3. Loneliness in a crowded room

Ever been to a school event where all the other parents are chatting, and you're just... there? Yeah, that. It's not that other parents are unkind, but there's this invisible barrier. They're talking about soccer practice and dance recitals, while I'm trying to figure out how to explain to Cortland's teacher why he had a meltdown over the change in classroom seating. It's isolating, and sometimes it feels like no one else really gets it.


4. The financial juggling act

Trying to balance work, Cortland's needs, and not going broke is like trying to solve a Rubik's cube blindfolded. Therapies, special diets, sensory-friendly gear – it all adds up. And as a single parent, every financial decision feels like it has the weight of the world behind it. Do I pick up extra shifts to cover that new occupational therapy tool, or do I spend that time with Cortland? There's no easy answer.


5. Decision fatigue

By the end of the day, asking me to choose what's for dinner feels like solving world hunger. It's not just the big decisions – like choosing therapists or educational approaches – it's the constant small choices. Should I push Cortland to try a new food, or is today not the day for battles? Do I let him wear his favorite shirt for the fifth day in a row because it's a comfort item, or do I insist on a change?
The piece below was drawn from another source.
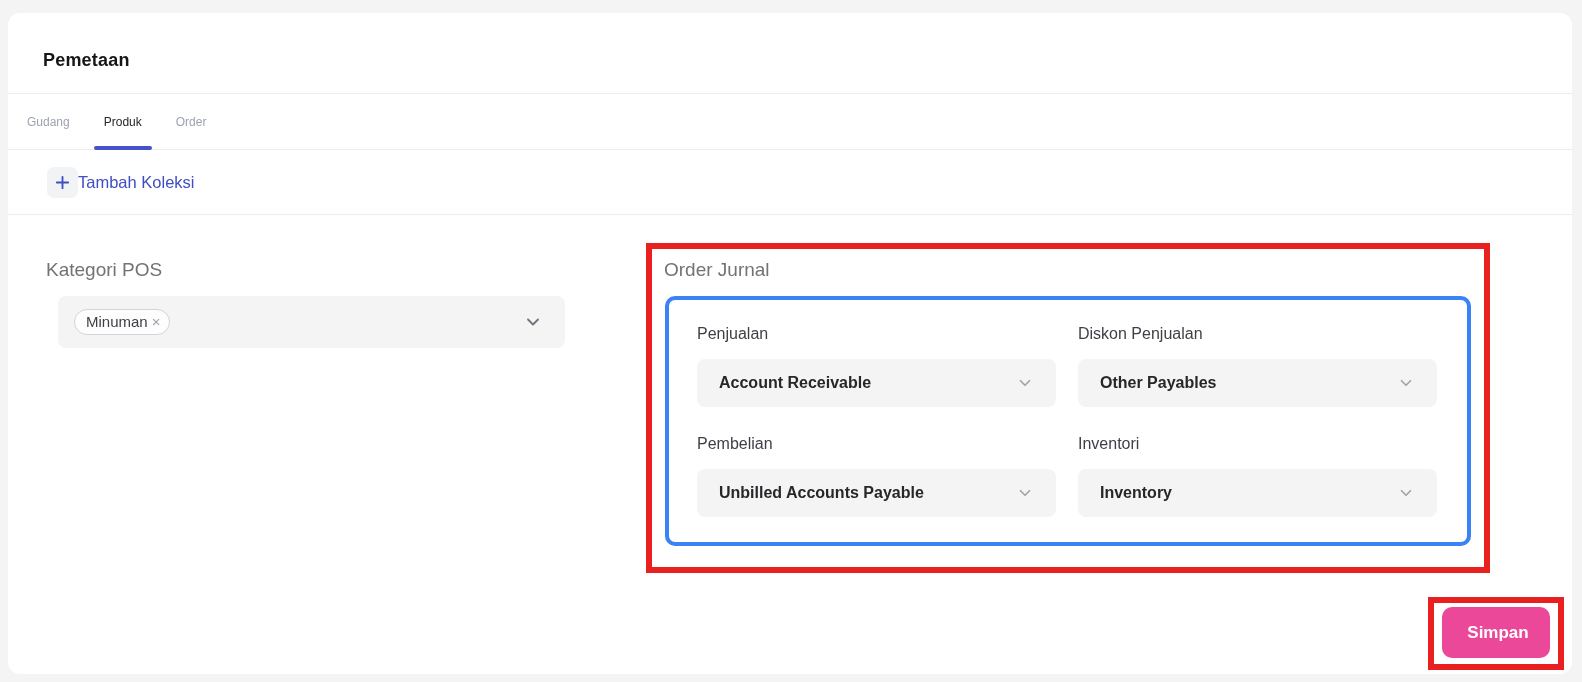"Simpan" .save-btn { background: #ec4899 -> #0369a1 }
Every decision feels monumental when you're trying to balance your child's needs with trying to prepare them for the world.
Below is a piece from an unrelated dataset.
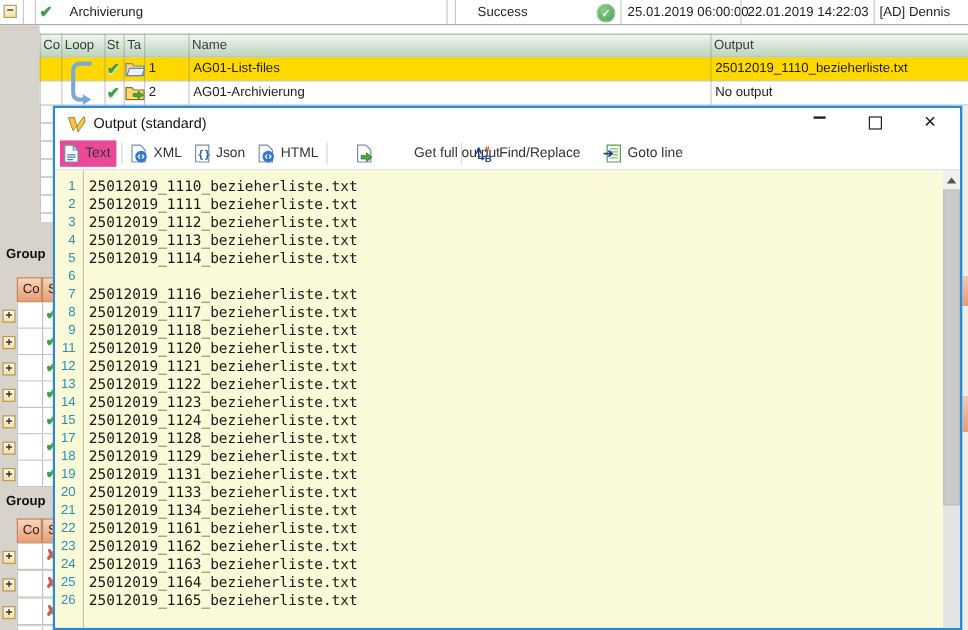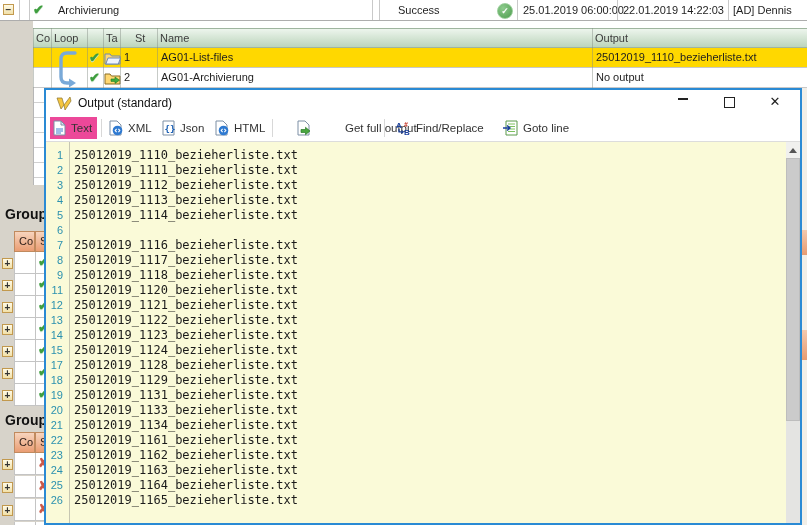"St" span.th-label { padding-left: 46px -> none }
It's Not All Doom and Gloom


Don't get me wrong – I wouldn't trade Cortland for anything. He's taught me more about love, patience, and strength than I ever thought possible. But pretending it's all sunshine and rainbows? That's not helping anyone.


There are moments of pure joy that make it all worthwhile. Like when Cortland masters a skill we've been working on forever, or when he comes out with one of his brilliantly unique observations about the world. Those moments? They're gold. They're what keep me going on the tough days.


And let's not forget the autism parent community. Finding other parents who truly understand has been a lifesaver. Whether it's sharing resources, venting frustrations, or celebrating victories that might seem small to others but are huge for us, this community has become my lifeline.


Moving Forward


So, what do we do? We keep going, one day at a time. We find our tribe – other parents who get it. We learn to ask for help (still working on that one). We celebrate the small wins. And most importantly, we give ourselves a break.


Here are a few things I'm trying to do to keep burnout at bay:


1. Self-care isn't selfish

I'm learning that taking care of myself isn't a luxury – it's a necessity. Even if it's just 10 minutes of meditation or a quick walk around the block, I'm trying to carve out some me-time.


2. Building a support network

I'm reaching out more to family, friends, and other autism parents. Sometimes just having someone to talk to makes a world of difference.


3. Celebrating progress, not perfection

I'm trying to focus on how far Cortland has come, rather than comparing him to neurotypical standards. Every small step forward is a victory worth celebrating.


4. Educating others

The more I open up about our experiences, the more I find people want to understand and help. It's a slow process, but it's helping to build a more inclusive community for Cortland.


5. Planning for the future, living in the present

While I'm always thinking about Cortland's future, I'm also trying to enjoy the here and now. Those spontaneous giggle fits and tight hugs? That's what it's all about.


Remember, taking care of yourself isn't selfish – it's necessary. You can't pour from an empty cup, right?


To all the parents out there feeling the burn: You're not alone. You're doing a great job. And it's okay to admit when you're not okay.


A Little Motivation


Here's a little something I tell myself on the tough days:


 "In the story of your child's life, you're not just a character – you're the co-author. Some chapters are harder to write than others, but every page turn is an act of love."


Keep writing your story, fellow parents. It's the story that help  next family navigate the diagnosis with hope.